PASSAGE TO READ.

[Start of Attachment]

Yesterday's tribute by President Bush to William F. Buckley and National Review was arranged in happier times, when the Republican president and the right wing were still in a state of connubial bliss.

But the nomination Monday of Harriet Miers to the Supreme Court turned yesterday's gathering at the White House of the conservative intelligentsia into a special presidential edition of "Can This Marriage Be Saved?"

In the front row for Bush's speech to the conservatives sat George Will, who the day before wrote that Bush "has forfeited his right to be trusted as a custodian of the Constitution." In the back row sat William Kristol, who wrote earlier in the week that the nomination of Miers had the look of "a combination of cronyism and capitulation on the part of the president."

Filling the other seats were the contributors to a magazine which, in the past 100 hours, has, on its Web site, called Miers "a petty bureaucrat," described the White House as "overly insular, increasingly off-key," and accused Bush of a "lack of conviction" and a "disservice" to the country.

The president, facing his jilted base, acted as if nothing had changed in the relationship. He entered the room beaming, joined by the 79-year-old Buckley, who stood to the side, hands in coat pockets, smiling a crooked grin. With Buckley (Yale '50) as his straight guy, Bush (Yale '68) reprised the amiable-dunce routine he used to great effect at a Yale graduation a few years ago.

"You probably think this is the Yale Scholars Association meeting," Bush cracked.

Recalling Buckley's view that National Review "stands athwart history, yelling 'Stop,' " the president deadpanned: "That's the approach I took to most of my classes."

And back in '55, when Buckley started National Review, "I was more interested in Willie Mays than I was in you," Bush confessed.

The laughter, polite and appreciative, turned more genuine when Bush struggled with the pronunciation of "eclectic," then added: "That's a Yale word."

[End of Attachment]

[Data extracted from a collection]
[Start of Attachment]

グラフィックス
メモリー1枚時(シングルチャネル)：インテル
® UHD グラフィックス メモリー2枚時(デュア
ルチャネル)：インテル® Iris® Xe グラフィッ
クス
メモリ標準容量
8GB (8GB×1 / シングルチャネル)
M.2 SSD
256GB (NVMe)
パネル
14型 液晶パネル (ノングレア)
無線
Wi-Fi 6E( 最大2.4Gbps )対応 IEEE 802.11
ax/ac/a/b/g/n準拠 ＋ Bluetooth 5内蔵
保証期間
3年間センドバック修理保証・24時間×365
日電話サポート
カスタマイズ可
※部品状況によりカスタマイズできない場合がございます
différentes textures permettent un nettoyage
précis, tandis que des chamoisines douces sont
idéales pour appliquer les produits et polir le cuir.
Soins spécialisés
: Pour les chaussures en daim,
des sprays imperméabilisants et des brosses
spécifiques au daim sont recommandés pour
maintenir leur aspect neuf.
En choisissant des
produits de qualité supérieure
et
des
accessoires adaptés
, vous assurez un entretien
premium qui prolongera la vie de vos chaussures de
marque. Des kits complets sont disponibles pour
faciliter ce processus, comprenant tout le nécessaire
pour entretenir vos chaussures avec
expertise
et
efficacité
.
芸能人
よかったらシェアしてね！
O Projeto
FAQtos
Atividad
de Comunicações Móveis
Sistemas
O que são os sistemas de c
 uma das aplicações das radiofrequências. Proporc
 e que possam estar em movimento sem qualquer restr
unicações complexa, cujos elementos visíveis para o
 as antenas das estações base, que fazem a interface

[End of Attachment]

PROBLEM SET.
a: From the article on Bush's tribute to Buckley, extract the part that opens with the words containing "But the nomination" and closes with "to the country.".
b: Answer these questions using the article on Bush's tribute to Buckley.
(i) Who sat in the front row for Bush's speech?
(ii) How old was Buckley?
(iii) Which word did Bush struggle to pronounce?
c: According to the article on Bush's tribute to Buckley, why did the White House gathering resemble a special edition of "Can This Marriage Be Saved?"

ANSWERS TO THIS EXERCISE.
a:
But the nomination Monday of Harriet Miers to the Supreme Court turned yesterday's gathering at the White House of the conservative intelligentsia into a special presidential edition of "Can This Marriage Be Saved?"

In the front row for Bush's speech to the conservatives sat George Will, who the day before wrote that Bush "has forfeited his right to be trusted as a custodian of the Constitution." In the back row sat William Kristol, who wrote earlier in the week that the nomination of Miers had the look of "a combination of cronyism and capitulation on the part of the president."

Filling the other seats were the contributors to a magazine which, in the past 100 hours, has, on its Web site, called Miers "a petty bureaucrat," described the White House as "overly insular, increasingly off-key," and accused Bush of a "lack of conviction" and a "disservice" to the country.

b:
(i) George Will
(ii) 79 years old
(iii) "eclectic"

c: The tribute had been arranged when Bush and the right wing were still in a state of connubial bliss. Bush's nomination of Harriet Miers to the Supreme Court on Monday changed that, and conservatives at the gathering, including George Will, William Kristol and contributors to National Review, had sharply criticized the nomination and the president.